Camille'da güven vardı, sadakat vardı ve Caroline'ın bana verebileceği hiçbir güven kalmamıştı. Beni 2 yıl boyunca kandırmış, bana oyunlar oynamıştı. Sonunda istediği olmuştu ve beni göndermişti. Böyle dönmeye hakkı olmamalıydı. Ama vardı. Çünkü ona hep bekleyeceğimi söylemiştim.

Ve içten içe beklemiştim de. Sadece bilmiyordum.
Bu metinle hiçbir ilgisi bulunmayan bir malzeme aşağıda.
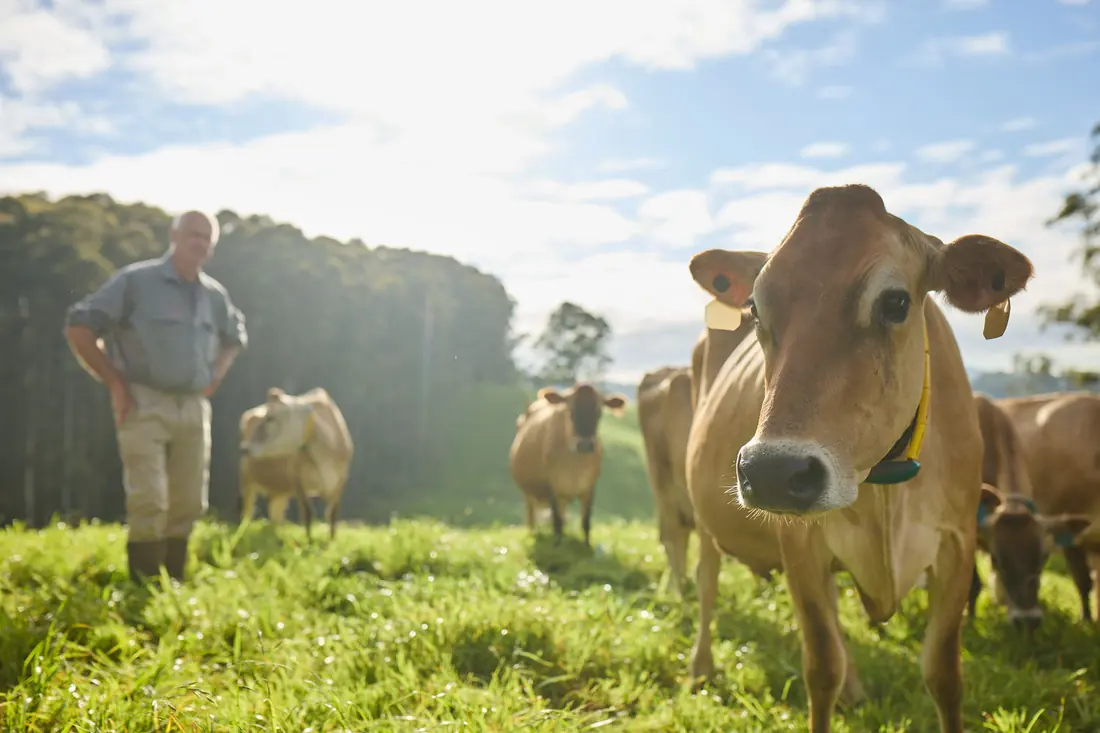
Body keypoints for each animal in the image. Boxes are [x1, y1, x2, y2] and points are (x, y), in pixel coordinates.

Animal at [238, 387, 355, 542]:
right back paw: (243, 531)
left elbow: (332, 513)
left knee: (275, 511)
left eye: (270, 418)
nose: (244, 448)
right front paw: (309, 542)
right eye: (266, 417)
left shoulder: (341, 480)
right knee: (247, 510)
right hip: (246, 478)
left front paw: (332, 540)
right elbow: (308, 512)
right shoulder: (297, 478)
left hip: (280, 488)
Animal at [508, 383, 628, 546]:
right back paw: (534, 533)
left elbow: (586, 522)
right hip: (528, 492)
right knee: (531, 513)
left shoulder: (590, 487)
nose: (585, 445)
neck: (574, 466)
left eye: (598, 413)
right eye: (570, 411)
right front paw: (557, 546)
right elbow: (557, 522)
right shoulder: (551, 487)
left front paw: (586, 546)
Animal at [685, 182, 1034, 733]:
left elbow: (944, 674)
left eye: (895, 302)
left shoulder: (957, 544)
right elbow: (821, 666)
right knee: (706, 580)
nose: (773, 473)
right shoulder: (800, 545)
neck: (884, 489)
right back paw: (701, 666)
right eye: (755, 309)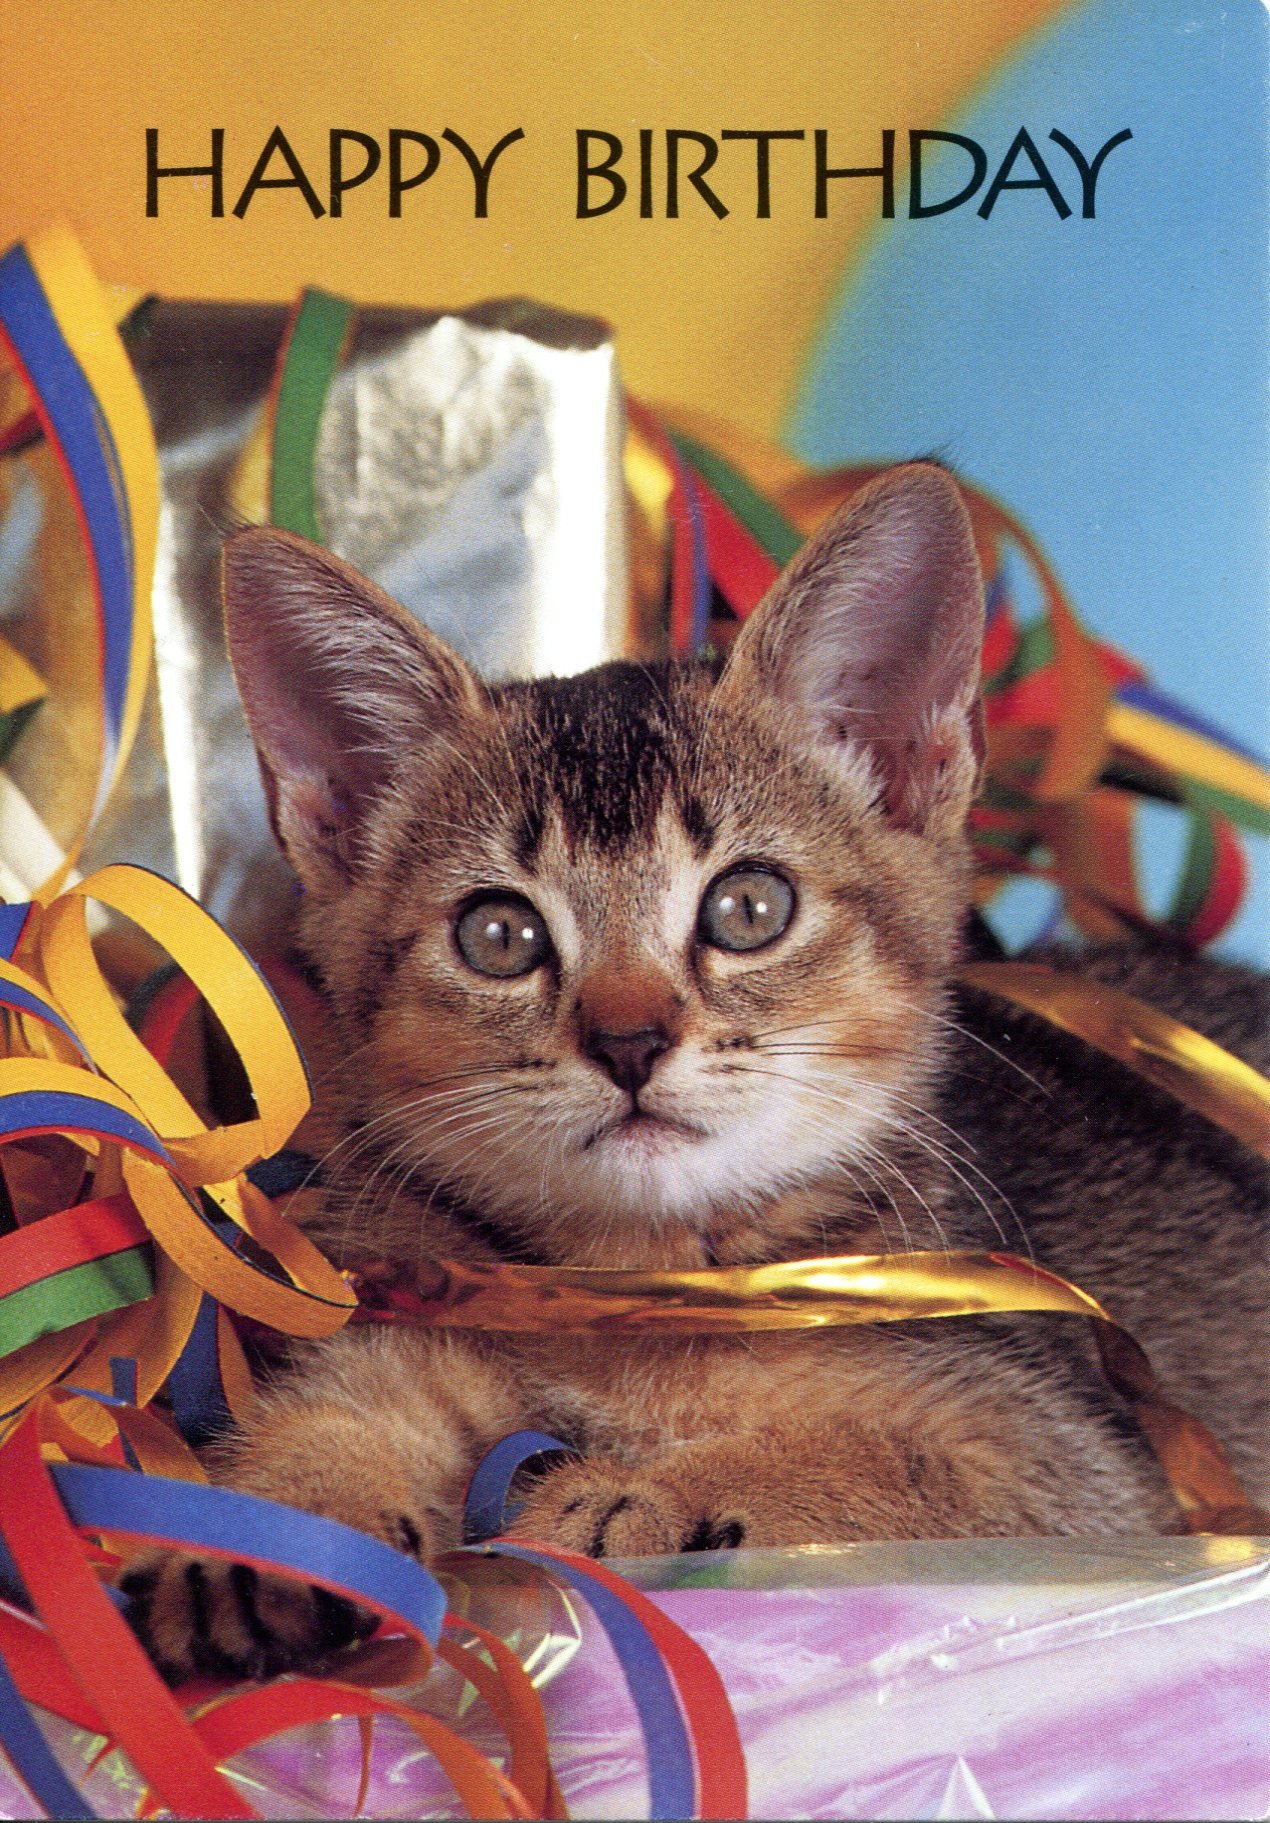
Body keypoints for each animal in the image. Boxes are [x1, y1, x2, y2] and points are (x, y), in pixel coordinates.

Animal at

Ama işler artık eskisi gibi değildi. Camille vardı. Güven vardı. Özgürlüğüm vardı çünkü Camille her işime burnunu sokmuyordu. Huzur vardı. Bana olan sevgisi ve beni kaybetme korkusu lüzumlu ya da lüzumsuz tüm kıskançlıkları gizliyordu.

Yetiyor muydu?

Bilmiyordum, ama öyle görünüyordu.

Hem kim böyle bir sevgiyi kaybetmek isterdi ki?

Derin bir nefes aldım.

"Ben Rebekah'nın yanında olacağım. Giyin ve gel."

Odadan çıkarken son söylediklerim kulaklarımda yankıladı.

Bunu duymayı hak edecek bir şey yapmış olamazdı.